Dari jumlah responden tersebut, hanya 55,6 persen yang selalu melakukan verifikasi terhadap informasi dan 31 persen mengakui sulit mendeteksi mana yang berita bohong. Walaupun informasinya belum terverifikasi, sebagian besar responden memiliki kecenderungan untuk membagi info tersebut pada orang lain.
Baca juga: Kenali ‘Buzzer’, Hadapi Persekusi Digital
Hoaxplay.com merupakan situs belajar mandiri untuk memahami hoaks secara menyenangkan dan menyasar anak muda berusia 15-24 tahun. Dalam situs tersebut, para pengguna akan diajak bermain sambil belajar dalam lima tahapan, yaitu percaya hoaks bikin maboks; Social Networking atau Notworking; bohong kamu tukang bohong; percaya gak percaya; dan hempaskan hoaks di sekitarmu.
Setiap tahapan berisi informasi soal hoaks dan bagaimana alur informasi beredar di media sosial, yang ditampilkan secara interaktif, mulai dari mengisi teka-teki silang hingga video animasi interaktif.

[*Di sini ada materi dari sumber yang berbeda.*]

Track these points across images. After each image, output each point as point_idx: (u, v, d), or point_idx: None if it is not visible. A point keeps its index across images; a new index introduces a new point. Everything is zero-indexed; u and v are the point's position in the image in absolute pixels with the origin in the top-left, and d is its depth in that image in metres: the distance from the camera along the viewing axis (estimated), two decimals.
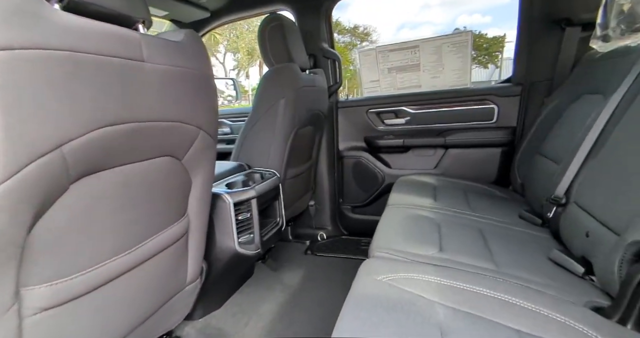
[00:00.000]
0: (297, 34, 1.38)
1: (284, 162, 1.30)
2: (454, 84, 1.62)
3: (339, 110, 1.81)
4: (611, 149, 0.76)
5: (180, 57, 0.62)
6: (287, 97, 1.21)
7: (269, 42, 1.28)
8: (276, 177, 1.19)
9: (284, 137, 1.26)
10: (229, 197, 0.92)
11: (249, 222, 0.98)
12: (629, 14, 0.91)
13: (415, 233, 0.90)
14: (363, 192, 1.87)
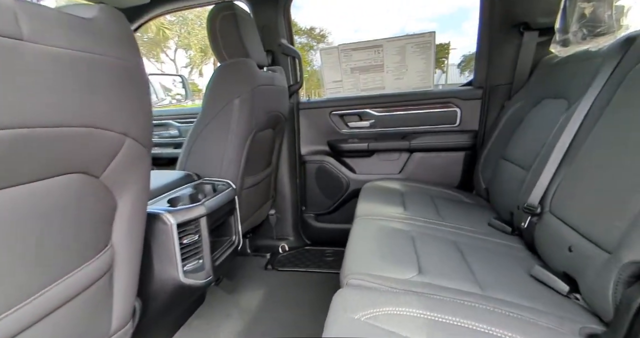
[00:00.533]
0: (252, 26, 1.23)
1: (241, 170, 1.14)
2: (418, 86, 1.59)
3: (300, 112, 1.69)
4: (586, 157, 0.73)
5: (90, 39, 0.45)
6: (243, 97, 1.06)
7: (221, 34, 1.11)
8: (231, 188, 1.03)
9: (239, 142, 1.11)
10: (170, 218, 0.75)
11: (197, 245, 0.82)
12: (590, 18, 0.91)
13: (391, 251, 0.80)
14: (327, 198, 1.76)
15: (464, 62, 24.00)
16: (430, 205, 1.24)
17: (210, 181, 1.06)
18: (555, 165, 0.82)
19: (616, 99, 0.71)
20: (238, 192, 1.13)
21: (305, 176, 1.76)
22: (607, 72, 0.78)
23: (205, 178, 1.09)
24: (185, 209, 0.80)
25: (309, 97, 1.73)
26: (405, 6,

Tiap-tiap tahapan dalam Hoaxplay telah disesuaikan dengan kebutuhan anak muda saat ini. Pada tahap kedua, misalnya, ada informasi soal filter bubble, yang membuat individu hanya mendapatkan informasi yang mereka inginkan dan seragam dengan apa yang mereka percayai. Situs ini kemudian memberikan tips bagaimana memecahkan filter bubble media sosial mereka.
“Hasil penelitian kami juga memperlihatkan, anak-anak muda ini juga sungkan dan tidak tahu bagaimana menghadapi orang-orang yang lebih tua yang suka menyebarkan hoaks. Untuk itu, di tahapan terakhir dari Hoaxplay ini kami memberikan tips bagaimana mengingatkan orang-orang di sekitar mereka tentang hoaks,” kata Afra.
Project Officer Hoaxplay.com, Nisrina Nadhifah, mengatakan Hoaxplay.com dapat digunakan secara mudah lewat perangkat komputer maupun ponsel pintar.
“Setelah melewati lima tahapan dalam Hoaxplay, pengguna mendapatkan sertifikat pejuang anti hoaks yang bisa langsung dicetak secara mandiri oleh pengguna,” ujar Nisrina dalam acara yang sama.
Nisrina juga berharap Hoaxplay.com dapat mendorong anak-anak muda untuk selalu berpikir kritis untuk mengidentifikasi informasi-informasi yang beredar di internet, serta menjadi agen anti-hoaks untuk diri mereka sendiri dan orang di sekitar mereka.